У нас сохранилась эта записная книжка Митяя. И последняя страничка. И волнистый след сломавшегося карандаша. И приписка, сделанная позже твердой и уверенной рукой: «писано в тюрьме, в заключении. Через час освободили».
Фурманов не знал, что, прослышав об его аресте, разбросанные по всей крепости партшкольцы провели большую работу среди красноармейцев. Масса нажала на членов боевого совета, потребовала освобождения полюбившегося ей комиссара.
…За дверью послышалась возня, шум, перебранка. Упали засовы. Раскрылась тяжелая дверь.
— Здесь Фурманов? — Голос хриплый, пьяный.
Все тело напряглось, окаменело. Неужели конец?..
— Фурманов здесь?
— Здесь.
— Выходи!
— Я босой.
— Все равно — выходи.
Стало ясно. Поведут расстреливать.
— Ведут кончать… Прощайте, ребята!
Сжал руку соседу — Мамелюку. Передал ему последние записи.
— Вот, Анне Никитичне.
— Ну что ты, — сказал Мамелюк, — это, верно, на допрос.
И тут пришло ясное, холодное решение.
— Не пойду. Пусть придет кто-нибудь из штаба, из боесовета.
Вдруг быстрые шаги по коридору. Кто-то торопится. Кто-то неразличимый еще во тьме входит в камеру.
Поблескивают стекла пенсне. Знакомый, родной голос. Муратов. Друг.
— Ба, Муратов! — радостно кричит Мамелюк.
— Товарищи, выходите на свободу. Выходите спокойно.
За Муратовым несколько красноармейцев-партшкольцев.
Нет времени для расспросов, для объятий… Нет расстрела. Нет смерти.
До чего вкусен воздух свободы!..
И все же Фурманов не сразу ушел из крепости. Он продолжал переговоры с так называемым боесоветом. Позвонил в штаб дивизии, где считали его уже погибшим, и сообщил, что продолжает борьбу.
Оказалось, что штаб уже связался по прямому проводу с командующим, с Фрунзе. Узнав, что Фурманов арестован мятежниками, Фрунзе разрешил начдиву и соратникам его покинуть город и идти навстречу войскам, подходящим на выручку, поторопить их.
Но коммунисты решили остаться, добиться освобождения комиссара, и Фрунзе согласился с их решением.

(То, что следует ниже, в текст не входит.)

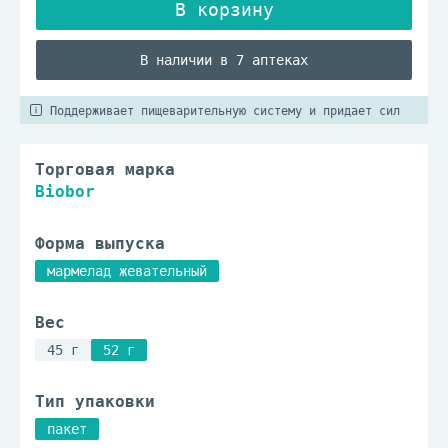
В наличии в 7 аптеках
Поддерживает пищеварительную систему и придает сил
Торговая марка
Biobor
Форма выпуска
мармелад жевательный
Вес
45 г
52 г
Тип упаковки
пакет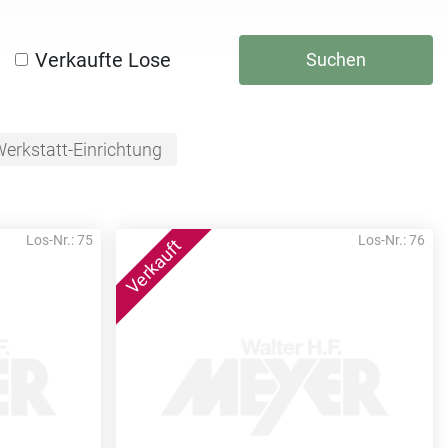
Verkaufte Lose
Suchen
erkstatt-Einrichtung
Los-Nr.: 75
Los-Nr.: 76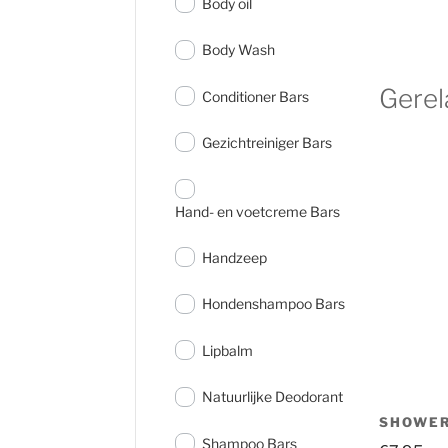
Body oil
Body Wash
Gerel
Conditioner Bars
Gezichtreiniger Bars
Hand- en voetcreme Bars
Handzeep
Hondenshampoo Bars
Lipbalm
Natuurlijke Deodorant
SHOWER
Shampoo Bars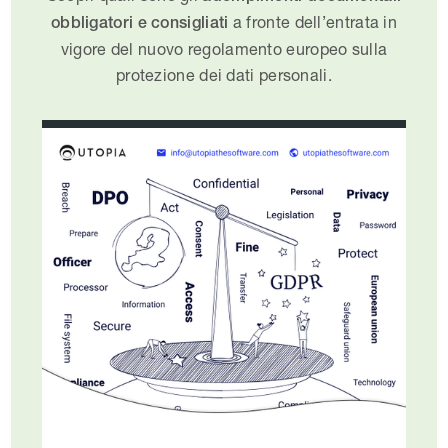
a fronte dell’entrata in
obbligatori e consigliati
vigore del nuovo regolamento europeo sulla
protezione dei dati personali.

По-прежнему желая избежать кровопролития, Фурманов всячески затягивал «переговоры». Нет нужды рассказывать здесь подробно о всех перипетиях этих переговоров. Тем более что они подробно описаны Фурмановым в романе «Мятеж». Фурманов все время держал связь с Ташкентом, с командующим Фрунзе, и тот одобрял его мероприятия. Тем временем курсанты и находящиеся в крепости коммунисты продолжали вести агитацию. Главари мятежа постепенно оказывались все в большей изоляции. Некоторые мятежные части вернулись в свои городские казармы. Вернулись в город для охраны штаба дивизии и партшкольцы.